*Work instruction:* Print the lines in the entries below starting at the line that contains "3.9585059865704035 × 10^316 |" and ending at the line that contains "7.613965571825162 × 10^317 |", reproducing each one precisely.

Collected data

*-*-*

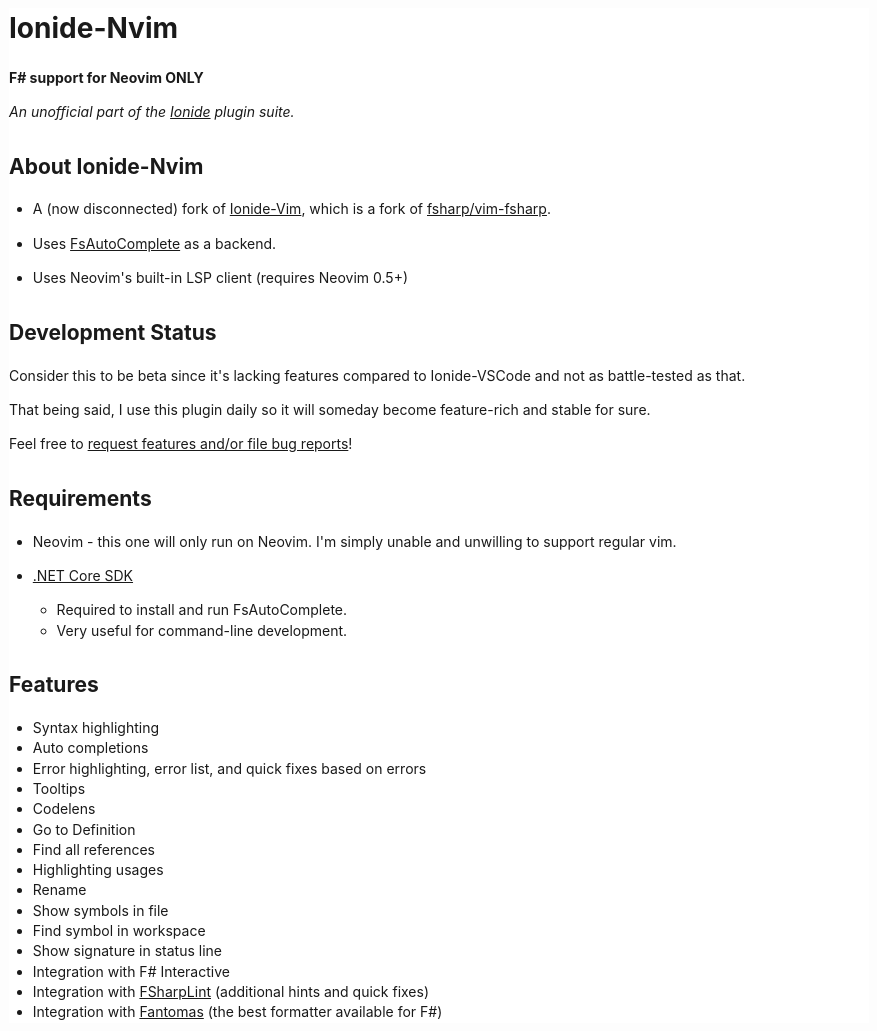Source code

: # Ionide-Nvim

**F# support for Neovim ONLY**

_An unofficial part of the [Ionide](http://ionide.io) plugin suite._

## About Ionide-Nvim

* A (now disconnected) fork of [Ionide-Vim](https://github.com/ionide/ionide-vim), which is a fork of [fsharp/vim-fsharp](https://github.com/fsharp/vim-fsharp).

* Uses [FsAutoComplete](https://github.com/fsharp/FsAutoComplete) as a backend.

* Uses Neovim's built-in LSP client (requires Neovim 0.5+)

## Development Status

Consider this to be beta since it's lacking features compared to Ionide-VSCode and not as battle-tested as that.

That being said, I use this plugin daily so it will someday become feature-rich and stable for sure.

Feel free to [request features and/or file bug reports](https://github.com/ionide/Ionide-Nvim/issues)!

## Requirements

* Neovim - this one will only run on Neovim. I'm simply unable and unwilling to support regular vim. 

* [.NET Core SDK](https://dotnet.microsoft.com/download)
  - Required to install and run FsAutoComplete.
  - Very useful for command-line development.

## Features

- Syntax highlighting
- Auto completions
- Error highlighting, error list, and quick fixes based on errors
- Tooltips
- Codelens
- Go to Definition
- Find all references
- Highlighting usages
- Rename
- Show symbols in file
- Find symbol in workspace
- Show signature in status line
- Integration with F# Interactive
- Integration with [FSharpLint](https://github.com/fsprojects/FSharpLint) (additional hints and quick fixes)
- Integration with [Fantomas](https://github.com/fsprojects/fantomas/) (the best formatter available for F#)
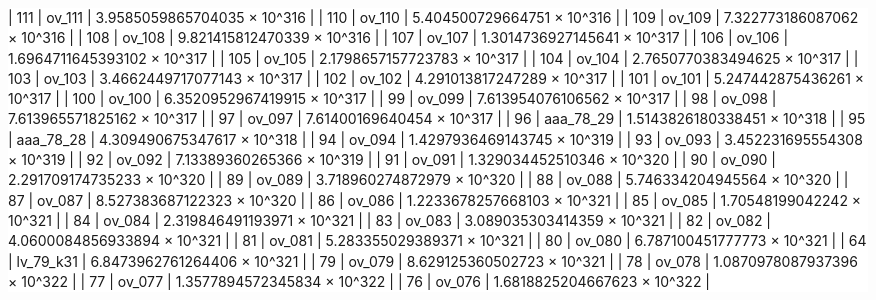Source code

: | 111 | ov_111 | 3.9585059865704035 × 10^316 |
| 110 | ov_110 | 5.404500729664751 × 10^316 |
| 109 | ov_109 | 7.322773186087062 × 10^316 |
| 108 | ov_108 | 9.821415812470339 × 10^316 |
| 107 | ov_107 | 1.3014736927145641 × 10^317 |
| 106 | ov_106 | 1.6964711645393102 × 10^317 |
| 105 | ov_105 | 2.1798657157723783 × 10^317 |
| 104 | ov_104 | 2.7650770383494625 × 10^317 |
| 103 | ov_103 | 3.4662449717077143 × 10^317 |
| 102 | ov_102 | 4.291013817247289 × 10^317 |
| 101 | ov_101 | 5.247442875436261 × 10^317 |
| 100 | ov_100 | 6.3520952967419915 × 10^317 |
| 99 | ov_099 | 7.613954076106562 × 10^317 |
| 98 | ov_098 | 7.613965571825162 × 10^317 |
| 97 | ov_097 | 7.61400169640454 × 10^317 |
| 96 | aaa_78_29 | 1.5143826180338451 × 10^318 |
| 95 | aaa_78_28 | 4.309490675347617 × 10^318 |
| 94 | ov_094 | 1.4297936469143745 × 10^319 |
| 93 | ov_093 | 3.452231695554308 × 10^319 |
| 92 | ov_092 | 7.13389360265366 × 10^319 |
| 91 | ov_091 | 1.329034452510346 × 10^320 |
| 90 | ov_090 | 2.291709174735233 × 10^320 |
| 89 | ov_089 | 3.718960274872979 × 10^320 |
| 88 | ov_088 | 5.746334204945564 × 10^320 |
| 87 | ov_087 | 8.527383687122323 × 10^320 |
| 86 | ov_086 | 1.2233678257668103 × 10^321 |
| 85 | ov_085 | 1.70548199042242 × 10^321 |
| 84 | ov_084 | 2.319846491193971 × 10^321 |
| 83 | ov_083 | 3.089035303414359 × 10^321 |
| 82 | ov_082 | 4.0600084856933894 × 10^321 |
| 81 | ov_081 | 5.283355029389371 × 10^321 |
| 80 | ov_080 | 6.787100451777773 × 10^321 |
| 64 | lv_79_k31 | 6.8473962761264406 × 10^321 |
| 79 | ov_079 | 8.629125360502723 × 10^321 |
| 78 | ov_078 | 1.0870978087937396 × 10^322 |
| 77 | ov_077 | 1.3577894572345834 × 10^322 |
| 76 | ov_076 | 1.6818825204667623 × 10^322 |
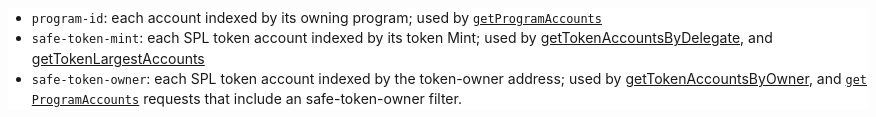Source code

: - `program-id`: each account indexed by its owning program; used by [`getProgramAccounts`](developing/clients/jsonrpc-api.md#getprogramaccounts)
- `safe-token-mint`: each SPL token account indexed by its token Mint; used by [getTokenAccountsByDelegate](developing/clients/jsonrpc-api.md#gettokenaccountsbydelegate), and [getTokenLargestAccounts](developing/clients/jsonrpc-api.md#gettokenlargestaccounts)
- `safe-token-owner`: each SPL token account indexed by the token-owner address; used by [getTokenAccountsByOwner](developing/clients/jsonrpc-api.md#gettokenaccountsbyowner), and [`getProgramAccounts`](developing/clients/jsonrpc-api.md#getprogramaccounts) requests that include an safe-token-owner filter.
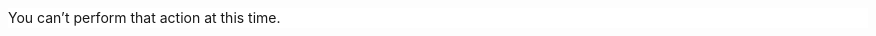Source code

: 













 You can’t perform that action at this time.
 














































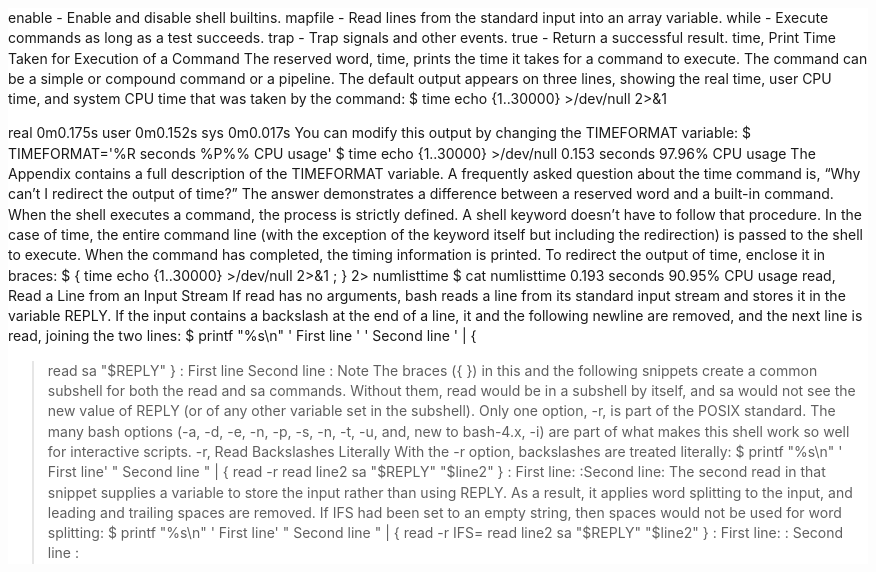 enable - Enable and disable shell builtins.
mapfile - Read lines from the standard input into an array variable.
while - Execute commands as long as a test succeeds.
trap - Trap signals and other events.
true - Return a successful result.
time, Print Time Taken for Execution of a Command
The reserved word, time, prints the time it takes for a command to execute. The command can be a simple or compound command or a pipeline. The default output appears on three lines, showing the real time, user CPU time, and system CPU time that was taken by the command:
$ time echo {1..30000} >/dev/null 2>&1

real    0m0.175s
user    0m0.152s
sys     0m0.017s
You can modify this output by changing the TIMEFORMAT variable:
$ TIMEFORMAT='%R seconds  %P%% CPU usage'
$ time echo {1..30000} >/dev/null
0.153 seconds  97.96% CPU usage
The Appendix contains a full description of the TIMEFORMAT variable.
A frequently asked question about the time command is, “Why can’t I redirect the output of time?” The answer demonstrates a difference between a reserved word and a built-in command. When the shell executes a command, the process is strictly defined. A shell keyword doesn’t have to follow that procedure. In the case of time, the entire command line (with the exception of the keyword itself but including the redirection) is passed to the shell to execute. When the command has completed, the timing information is printed.
To redirect the output of time, enclose it in braces:
$ { time echo {1..30000} >/dev/null 2>&1 ; } 2> numlisttime
$ cat numlisttime
0.193 seconds  90.95% CPU usage
read, Read a Line from an Input Stream
If read has no arguments, bash reads a line from its standard input stream and stores it in the variable REPLY. If the input contains a backslash at the end of a line, it and the following newline are removed, and the next line is read, joining the two lines:
$ printf "%s\n" '   First line   \' '   Second line   ' | {
> read
> sa "$REPLY"
> }
:   First line      Second line   :
  Note  The braces ({ }) in this and the following snippets create a common subshell for both the read and sa commands. Without them, read would be in a subshell by itself, and sa would not see the new value of REPLY (or of any other variable set in the subshell).
Only one option, -r, is part of the POSIX standard. The many bash options (-a, -d, -e, -n, -p, -s, -n, -t, -u, and, new to bash-4.x, -i) are part of what makes this shell work so well for interactive scripts.
-r, Read Backslashes Literally
With the -r option, backslashes are treated literally:
$ printf "%s\n" '   First line\' "   Second line   " | {
> read -r
> read line2
> sa "$REPLY" "$line2"
> }
:   First line\:
:Second line:
The second read in that snippet supplies a variable to store the input rather than using REPLY. As a result, it applies word splitting to the input, and leading and trailing spaces are removed. If IFS had been set to an empty string, then spaces would not be used for word splitting:
$ printf "%s\n" '   First line\' "   Second line   " | {
> read -r
> IFS= read line2
> sa "$REPLY" "$line2"
> }
:   First line\:
:   Second line   :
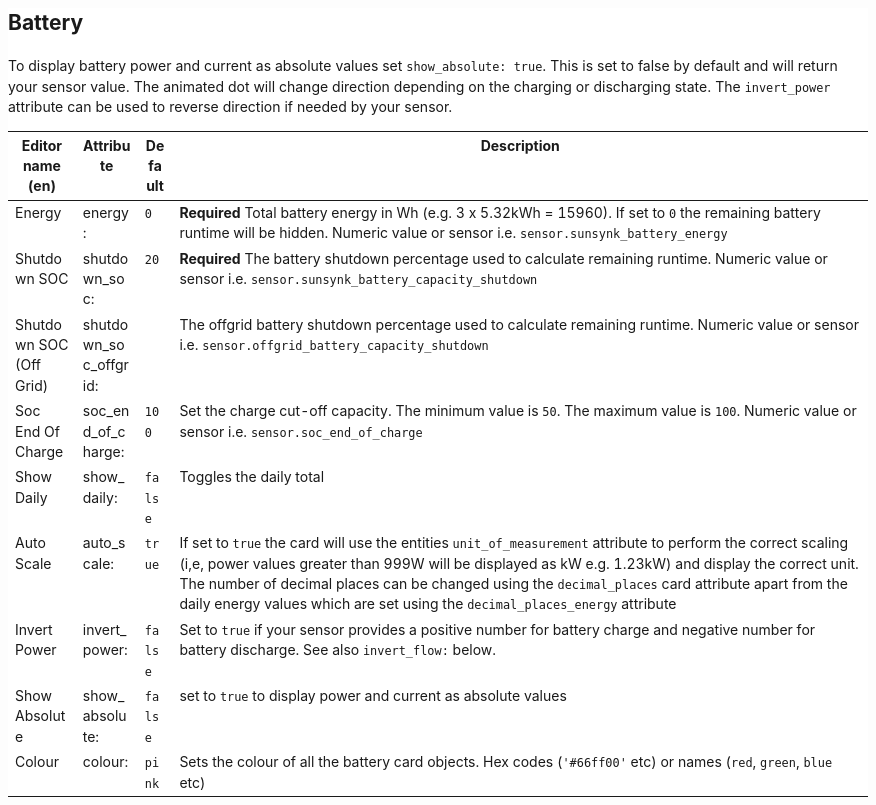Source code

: ## Battery

To display battery power and current as absolute values set `show_absolute: true`. This is set to false by default and
will return your sensor value. The animated dot will change direction depending on the charging or discharging state.
The `invert_power` attribute can be used to reverse direction if needed by your sensor.

| Editor name (en)                  | Attribute                              | Default | Description                                                                                                                                                                                                                                                                                                                                                                                               |
|-----------------------------------|----------------------------------------|---------|-----------------------------------------------------------------------------------------------------------------------------------------------------------------------------------------------------------------------------------------------------------------------------------------------------------------------------------------------------------------------------------------------------------|
| Energy                            | energy:                                | `0`     | **Required** Total battery energy in Wh (e.g. 3 x 5.32kWh = 15960). If set to `0` the remaining battery runtime will be hidden. Numeric value or sensor i.e. `sensor.sunsynk_battery_energy`                                                                                                                                                                                                              |
| Shutdown SOC                      | shutdown_soc:                          | `20`    | **Required** The battery shutdown percentage used to calculate remaining runtime. Numeric value or sensor i.e. `sensor.sunsynk_battery_capacity_shutdown`                                                                                                                                                                                                                                                 |
| Shutdown SOC (Off Grid)           | shutdown_soc_offgrid:                  |         | The offgrid battery shutdown percentage used to calculate remaining runtime. Numeric value or sensor i.e. `sensor.offgrid_battery_capacity_shutdown`                                                                                                                                                                                                                                                      |
| Soc End Of Charge                 | soc_end_of_charge:                     | `100`   | Set the charge cut-off capacity. The minimum value is `50`. The maximum value is `100`. Numeric value or sensor i.e. `sensor.soc_end_of_charge`                                                                                                                                                                                                                                                           |
| Show Daily                        | show_daily:                            | `false` | Toggles the daily total                                                                                                                                                                                                                                                                                                                                                                                   |
| Auto Scale                        | auto_scale:                            | `true`  | If set to `true` the card will use the entities `unit_of_measurement` attribute to perform the correct scaling (i,e, power values greater than 999W will be displayed as kW e.g. 1.23kW) and display the correct unit. The number of decimal places can be changed using the `decimal_places` card attribute apart from the daily energy values which are set using the `decimal_places_energy` attribute |
| Invert Power                      | invert_power:                          | `false` | Set to `true` if your sensor provides a positive number for battery charge and negative number for battery discharge. See also `invert_flow:` below.                                                                                                                                                                                                                                                      |
| Show Absolute                     | show_absolute:                         | `false` | set to `true` to display power and current as absolute values                                                                                                                                                                                                                                                                                                                                             |
| Colour                            | colour:                                | `pink`  | Sets the colour of all the battery card objects. Hex codes (`'#66ff00'` etc) or names (`red`, `green`, `blue` etc)                                                                                                                                                                                                                                                                                        |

*-*-*

*Completed task:*
: | 111 | ov_111 | 3.9585059865704035 × 10^316 |
| 110 | ov_110 | 5.404500729664751 × 10^316 |
| 109 | ov_109 | 7.322773186087062 × 10^316 |
| 108 | ov_108 | 9.821415812470339 × 10^316 |
| 107 | ov_107 | 1.3014736927145641 × 10^317 |
| 106 | ov_106 | 1.6964711645393102 × 10^317 |
| 105 | ov_105 | 2.1798657157723783 × 10^317 |
| 104 | ov_104 | 2.7650770383494625 × 10^317 |
| 103 | ov_103 | 3.4662449717077143 × 10^317 |
| 102 | ov_102 | 4.291013817247289 × 10^317 |
| 101 | ov_101 | 5.247442875436261 × 10^317 |
| 100 | ov_100 | 6.3520952967419915 × 10^317 |
| 99 | ov_099 | 7.613954076106562 × 10^317 |
| 98 | ov_098 | 7.613965571825162 × 10^317 |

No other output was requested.